The Tragic Tale of Alan Turing
An e-petition, calling for the pioneer of modern computing, Alan Turing, to be honored with a picture on the £10 note, now has over 10,000 signatures.
Turing invented the machine that helped the allies crack the German navy’s Enigma code, hastening the end of World War II, but not long after his code-breaking, successes, in 1952, he woke up one morning to discover that a number of things around his house were missing. It looked kind of like a burglary. He was missing a shirt, some shoes, an old pair of pants, and other household stuff. So, what did he do? He called the police. The detectives come to his house to speak with him, and as they listen to him, they decide, he’s kind of a curious chap. They let him talk, and they’re like “it’s such a shame that we have to arrest him.” Who? Turing? Why in the world would they arrest Turing?
Because he had implicated himself in a crime. Here’s what happened. The police ask him “who do you think robbed you?” and he suspected an acquaintance of his boyfriend. Yes, his boyfriend. At the time, there was a law in England that criminalized “acts of gross indecency between men in public or private.” Even in the 1950s, Turing was never ashamed of being gay and simply didn’t understand what the big deal was. There were other gay men in England, even many in government, and it’s lost to history whether the arresting officers knew they were incarcerating a war hero who singlehandedly shortened World War II by at least two years and one of the greatest minds of the 20th century.

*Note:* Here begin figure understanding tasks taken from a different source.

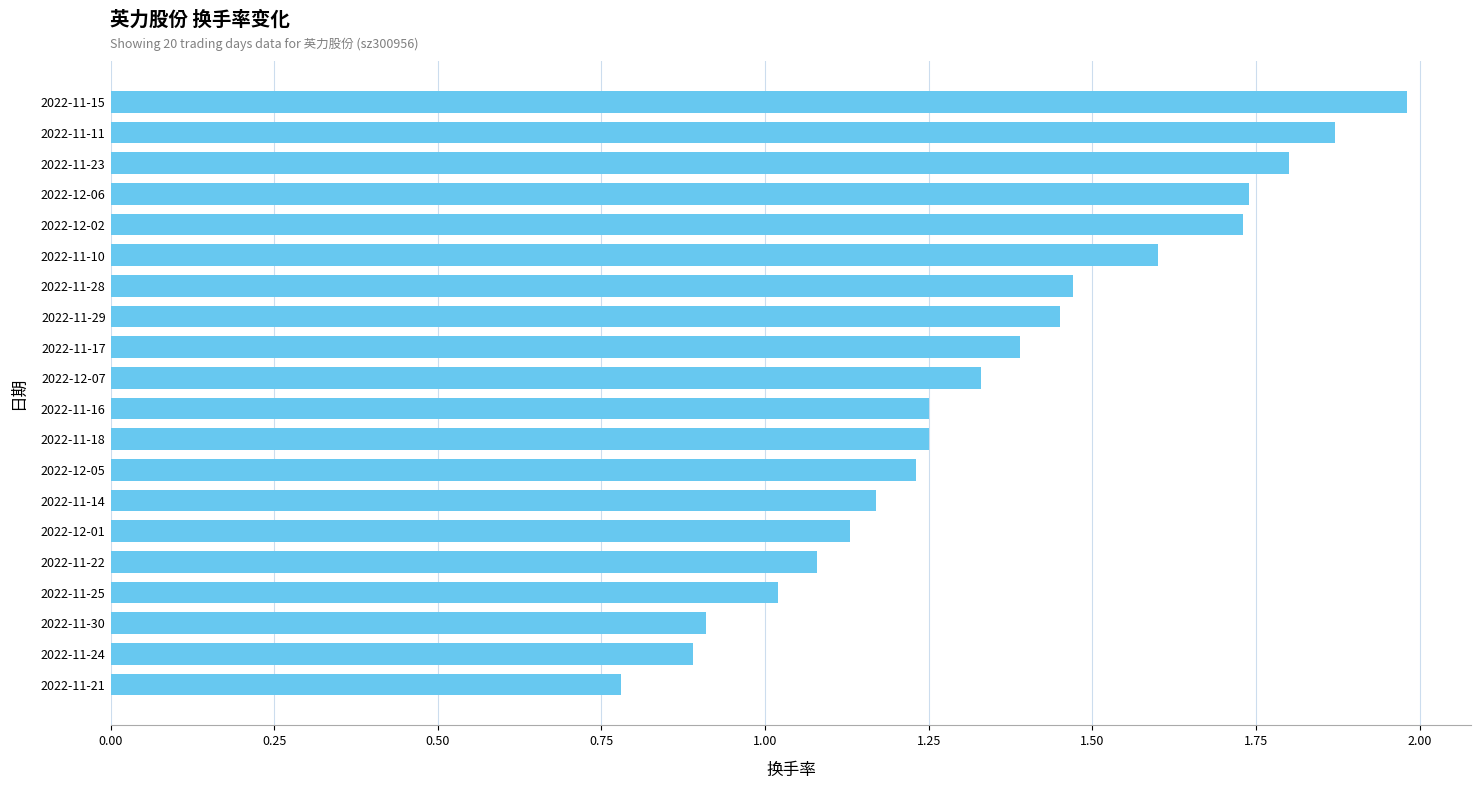

Approximately how many times larger is the value at 2022-11-18 compared to 2022-11-15?

0.6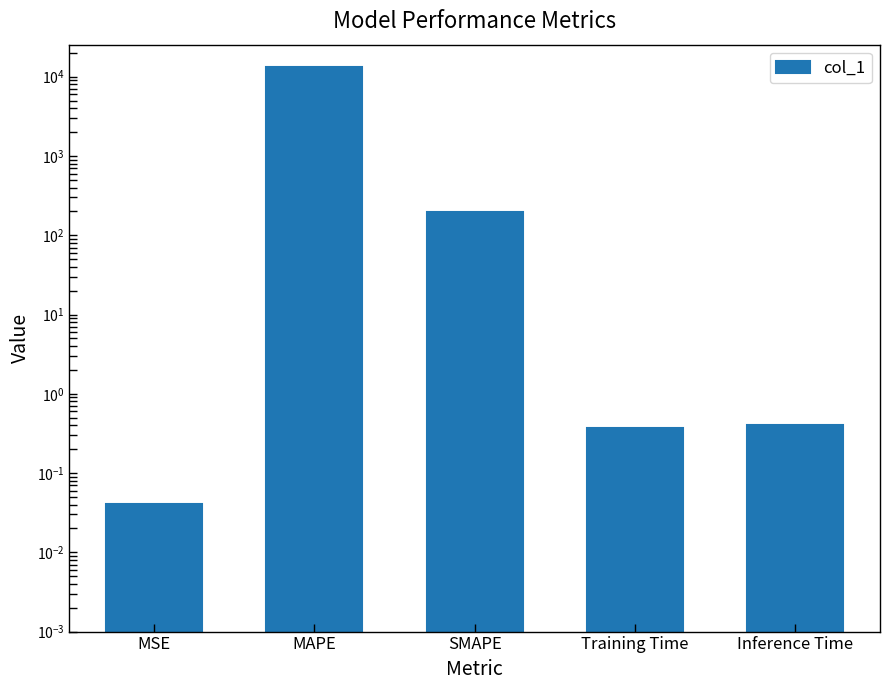

Is it true that the value at Inference Time is 0.4?

True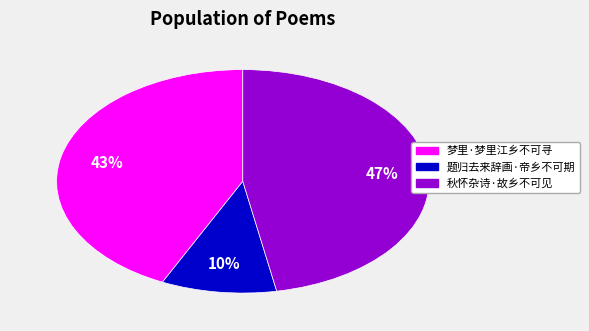

True or false: 梦里·梦里江乡不可寻 accounts for 43% of the total.

True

As stated in a 2009 apology by Prime Minister Gordon Brown, “It is tragic that Alan Turing was convicted of an offence which now seems both cruel and absurd, particularly… given his outstanding contribution to the war effort. However, the law at the time required a prosecution.”
The government offered Turing the choice between estrogen treatment, then expected to cure his homosexuality, and prison. Turing elected to remain free and accepted chemical castration, but the hormones made him impotent and caused him to grow breasts. In despair and depression over to the damage of his career caused by the conviction, less than three years later, he committed suicide by eating an apple laced with cyanide.
But the tragic tale of Turing starts much earlier. When he was a young boy in boarding school. Turing was different from other boys, and they made fun of him, taunted and bullied, but he’s not completely unhappy there. He falls in love with another student named Christopher, who was very charming, handsome, very socially smooth, and they bond over science, but it’s an unexpressed and unreturned love. It might have been obvious; Turing was always around Chris, sitting next to him in class, and he and Chris’s mother were close friends throughout Turing’s life, even after Chris died.
Chris died while he was still in school of tuberculosis, and he had kept his illness a secret until, one day, there was just an announcement that he was dead. And it came as a shock to Turing, and the memory lingered. Letters written to Chris, but more telling to Chris’s mother after Chris’ death, say things like “I feel that I shall meet Chris again somewhere and there will be some work for us to do together, as there was for us to do here.”
After Chris’s death, Turing poured his heart and soul into mathematics, creating the machine that could be used to crack the German Enigma code, a code that every member of German high command believed to be uncrackable, given the world’s knowledge of mathematics and computers only a few years earlier. How did he come to this conclusion?
Before the outbreak of the war, while Turing was in college, he developed a theory that became known as a Turing Machine, a machine that could be told to add, subtract, multiply, divide, store data in memory and on hard copies. Future computer scientists were standing on the shoulders of a singular giant when they envisioned punch cards, initiating the computer age.
He devised that the code was generated by a machine, and therefore, a machine could be built that could uncrack the code. Turing and a number of other codebreakers discovered a misstep in the German Enigma code delivery – before they delivered a code across the wire, they would always preface it with a few words. And, especially early in the war, Germans were not very imaginative. They always used phrases like “Heil Hitler” or “Guten Morgen.” It turns out that these phrases reflected encryption keys, easy to translate in some cases, like “HEIL”, that was used as a “seed” for the encryption machine. These ideas were revolutionary, and after the war, he continued pursuing the idea of a thinking machine, forming the basis for all artificial intelligence.
Now a circling e-petition is calling for his representation in Her Majesty’s Treasury due to his heroic and incalculable contributions, calling his life a “ripple-effect” that touches nearly every part of modern society.